Actually means? How would I go around "removing the rest"? --Garry Newman 12:36, 6 Nov 2005 (PST)

See file just added to article. --Bloodykenny 20:58, 7 May 2006 (PDT)

Choice of Linux distro and software versions

I've been meaning to have a stab at compiling our Mod's code for Linux for a while now but reading the above I'm a bit twitchy about how sucessful it will be, especially with the talk of dependance on specific versions of GLIBC and GCC.

I've been looking at both Slackware 10.x and Fedora as possible starting points and have been looking at the versions shipped with them. What I've found is as follows:

  • Slackware 10.0 - GCC 3.4.0 / GLIBC 2.3.2
  • Slackware 10.1 - GCC 3.4.3 / GLIBC 2.3.4
  • Slackware 10.2 - GCC 3.4.4 / GLIBC 2.3.5
  • Fedora Core 1 - GCC 3.3.2 / GLIBC 2.3.2
  • Fedora Core 2 - GCC 3.3.3 / GLIBC 2.3.3
  • Fedora Core 3 - GCC 3.4.2 / GLIBC 2.3.3
  • Fedora Core 4 - GCC 4.0.0 / GLIBC 2.3.5
  • Fedora Core 5 - GCC 4.1.0 / GLIBC 2.4.4

Just how "sensitive" is the SDK code to the GCC/GLIB version? The statment "not having the exact same gclib etc will result in you wasting your time" is a bit disconcerting. My personal preference is to use Fedora as I have more familiarity with it and updating packages/software so I was thinking of using FC3 to keep GCC and GLIB within the 3.4.X/2.3.X version tree but to be at least the same or one higher than the recommended.

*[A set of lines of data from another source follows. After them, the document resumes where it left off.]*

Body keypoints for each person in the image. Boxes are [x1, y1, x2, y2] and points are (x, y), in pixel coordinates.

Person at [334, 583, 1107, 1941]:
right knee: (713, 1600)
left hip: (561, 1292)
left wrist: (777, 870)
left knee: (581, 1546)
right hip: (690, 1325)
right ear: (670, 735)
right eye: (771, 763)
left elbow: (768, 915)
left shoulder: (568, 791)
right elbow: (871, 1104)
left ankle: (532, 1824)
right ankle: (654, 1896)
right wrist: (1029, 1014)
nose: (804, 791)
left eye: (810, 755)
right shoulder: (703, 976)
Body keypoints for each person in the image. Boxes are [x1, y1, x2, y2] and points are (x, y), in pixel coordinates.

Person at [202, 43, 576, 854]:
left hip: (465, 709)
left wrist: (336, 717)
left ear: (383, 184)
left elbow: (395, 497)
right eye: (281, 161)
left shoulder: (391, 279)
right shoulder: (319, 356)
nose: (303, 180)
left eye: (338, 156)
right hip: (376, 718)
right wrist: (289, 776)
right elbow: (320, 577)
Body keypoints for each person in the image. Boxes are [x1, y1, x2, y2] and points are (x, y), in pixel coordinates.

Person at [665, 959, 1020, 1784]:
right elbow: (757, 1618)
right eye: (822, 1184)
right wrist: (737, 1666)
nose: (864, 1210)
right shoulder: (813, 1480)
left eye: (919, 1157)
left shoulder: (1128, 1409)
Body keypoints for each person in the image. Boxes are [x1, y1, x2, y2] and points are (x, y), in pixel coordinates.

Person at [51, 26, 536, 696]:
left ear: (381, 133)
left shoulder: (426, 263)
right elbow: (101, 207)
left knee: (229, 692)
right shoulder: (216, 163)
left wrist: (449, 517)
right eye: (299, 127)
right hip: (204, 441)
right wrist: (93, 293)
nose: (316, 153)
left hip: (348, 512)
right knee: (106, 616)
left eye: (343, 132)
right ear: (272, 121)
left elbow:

Is it even worth bothering or am I going to have to go with Slack 10.0 or FC1 and manual try and get GCC/GLIBC to 3.4.1 and 2.3.2 respectively?

With GCC, AFAIK you can go up to 4.1.x without any major problems, since the ABI didn't change. As for GLIBC, quite many systems still have 2.3 installed at the moment, so I would try toning that down slightly. You might wish to try some voodoo as demonstrated in this autopackage header, which should force the compiler to use only symbols compatible with older GLIBC versions. (This "downgrading" process is forward-compatible.)